Terms like “girth”, “chunky” and “football”, sprayed at large fish by those lucky enough to have hooked an uncommon specimen. The rest of us nod, recognizing the use of reserved fishing superlatives.
So what are we going to call the exceptional blended farm-raised-wild strain of salmon?
Tom Gill of Dalhousie University told The Chronicle-Herald newspaper in Halifax said producers complaining to him about the texture of their farmed fish can blame themselves for adding fish oil to the salmon feed to increase their weight.
Some ponderous lard body rolls on your fly, giving you a brief and lethargic dead-weight squeal to your drag, then points itself at your feet and gasps in long sobbing wheezes, while drooling all over your shoe.
“So you can fatten the fish up and make them heavy in a hurry by feeding them a high-fat diet, but it gives you a really sloppy sort of soft texture,” he said. “If you’re feeding them a high-fat diet, it’s like feeding an individual on a diet of peanuts and potato chips only — of course they get flabby and soft, and that’s what happens to the fish.”
I’m thinking that this has to turn the angling world upside down. Noble Salmon reduced to crack-whore status, spurned by legions of former aficionado’s, and loved only by the Malibu physician administering celebrity facials.
A “fatbody” isn’t getting up for the morning bite, it’ll be napping by midday, and will skip dusk in favor of the all night drive thru – where it won’t have to display it’s sickly, pale flesh to the gaze of bystanders.

What you need to do:
[A] Sum up the piece on farmed salmon in two sentences.
[B] Carry on the piece about farmed salmon from its final sentence.
The data that comes after the salmon piece is unrelated to it.

Point tracking data:
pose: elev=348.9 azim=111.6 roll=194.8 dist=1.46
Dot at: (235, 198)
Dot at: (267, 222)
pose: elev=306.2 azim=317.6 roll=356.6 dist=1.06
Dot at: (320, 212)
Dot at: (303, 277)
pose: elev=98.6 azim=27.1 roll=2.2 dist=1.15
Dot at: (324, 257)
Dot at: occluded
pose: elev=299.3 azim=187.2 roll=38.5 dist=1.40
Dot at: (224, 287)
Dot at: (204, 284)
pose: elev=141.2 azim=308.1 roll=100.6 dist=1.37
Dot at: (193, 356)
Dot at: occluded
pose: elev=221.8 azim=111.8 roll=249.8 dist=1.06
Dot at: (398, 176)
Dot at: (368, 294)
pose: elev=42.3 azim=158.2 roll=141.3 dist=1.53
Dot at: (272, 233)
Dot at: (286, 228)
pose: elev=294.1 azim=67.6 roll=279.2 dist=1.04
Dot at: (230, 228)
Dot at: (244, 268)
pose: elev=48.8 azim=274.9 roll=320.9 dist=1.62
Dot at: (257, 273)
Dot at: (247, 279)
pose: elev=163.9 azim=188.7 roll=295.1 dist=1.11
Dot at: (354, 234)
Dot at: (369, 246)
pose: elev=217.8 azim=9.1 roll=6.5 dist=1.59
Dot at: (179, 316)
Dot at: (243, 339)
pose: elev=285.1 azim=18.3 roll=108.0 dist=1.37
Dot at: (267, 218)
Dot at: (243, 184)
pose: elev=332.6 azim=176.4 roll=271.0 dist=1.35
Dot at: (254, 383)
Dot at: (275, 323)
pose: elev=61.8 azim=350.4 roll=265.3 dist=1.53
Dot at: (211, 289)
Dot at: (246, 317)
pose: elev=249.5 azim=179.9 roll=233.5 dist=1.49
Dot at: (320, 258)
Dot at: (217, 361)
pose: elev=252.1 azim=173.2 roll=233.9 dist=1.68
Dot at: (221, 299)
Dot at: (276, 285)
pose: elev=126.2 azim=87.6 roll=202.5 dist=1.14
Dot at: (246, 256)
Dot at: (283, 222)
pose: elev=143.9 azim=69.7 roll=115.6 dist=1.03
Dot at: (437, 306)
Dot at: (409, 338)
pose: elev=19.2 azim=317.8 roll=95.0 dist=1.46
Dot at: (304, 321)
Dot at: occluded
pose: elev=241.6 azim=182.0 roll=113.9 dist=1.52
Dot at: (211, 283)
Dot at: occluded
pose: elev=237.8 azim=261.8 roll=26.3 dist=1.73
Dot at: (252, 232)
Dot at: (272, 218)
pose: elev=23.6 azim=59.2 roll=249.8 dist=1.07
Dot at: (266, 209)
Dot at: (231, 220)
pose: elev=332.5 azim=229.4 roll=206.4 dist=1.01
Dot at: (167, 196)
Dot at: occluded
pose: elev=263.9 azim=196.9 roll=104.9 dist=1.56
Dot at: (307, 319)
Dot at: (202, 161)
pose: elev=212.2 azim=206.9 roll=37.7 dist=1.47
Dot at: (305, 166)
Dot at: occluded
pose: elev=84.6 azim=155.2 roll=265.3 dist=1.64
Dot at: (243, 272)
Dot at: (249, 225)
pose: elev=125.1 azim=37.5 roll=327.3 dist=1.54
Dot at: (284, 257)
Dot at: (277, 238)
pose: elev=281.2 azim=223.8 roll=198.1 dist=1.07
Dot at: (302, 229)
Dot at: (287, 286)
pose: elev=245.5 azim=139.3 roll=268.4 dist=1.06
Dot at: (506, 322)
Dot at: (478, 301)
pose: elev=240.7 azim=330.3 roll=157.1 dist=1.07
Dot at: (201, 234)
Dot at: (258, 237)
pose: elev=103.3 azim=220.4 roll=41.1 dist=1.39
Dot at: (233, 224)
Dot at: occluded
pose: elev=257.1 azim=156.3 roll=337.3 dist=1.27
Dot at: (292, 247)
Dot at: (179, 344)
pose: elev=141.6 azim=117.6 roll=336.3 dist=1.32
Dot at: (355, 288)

Responses per task:
[A] Tom Gill of Dalhousie University says salmon producers who add fish oil to feed to increase weight end up with fish of a soft, sloppy texture, much as a person fed only peanuts and potato chips turns flabby. The writer pictures these fattened salmon putting up a feeble, lethargic fight on the line and predicts they will turn the angling world upside down.

[B]
The escape, which was detected four days ago, comes at a time when wild salmon are approaching the rivers to spawn, meaning that there could be intermingling and genetic dilution of the wild fish. These are extremely fit creatures, swimming thousands of miles across oceans, then battling their way upstream.
If they spawn with the flabby, cage-reared fish, it is claimed that the offspring can be genetically weak and the wild salmon population, which is recovering after some very bad years, could be threatened.
The Association of Salmon Fishery Boards and the Rivers and Fisheries Trusts of Scotland are now preparing a formal complaint to the European Commission.
In the states, we’ve always asserted that “wild fish” were superior in every respect to their hatchery counterparts, but will that remain true? Hatchery fish have to make the same journey as a wild fish, imparting some common sense and muscle tone, with the addition of a flabby panting farm fish in the watershed – will we have a new respect for its pen reared migratory cousin?
… and will we invent new terms of endearment and prowess? “Half Pounders” refer to returning small steelhead, will we call the smaller farm fish a “quarter pounder with fleas?”
Will the “honor roll” of distinguished names; King, Chinook, Pink, Dog, Chum, and Silver, be augmented with the Butterball and Acne variants?
“I prefer the Butterball, less stretch marks on the fillet, and the timer pops out when it’s done.”
Go ahead and giggle, a couple seasons from now that could be you talking.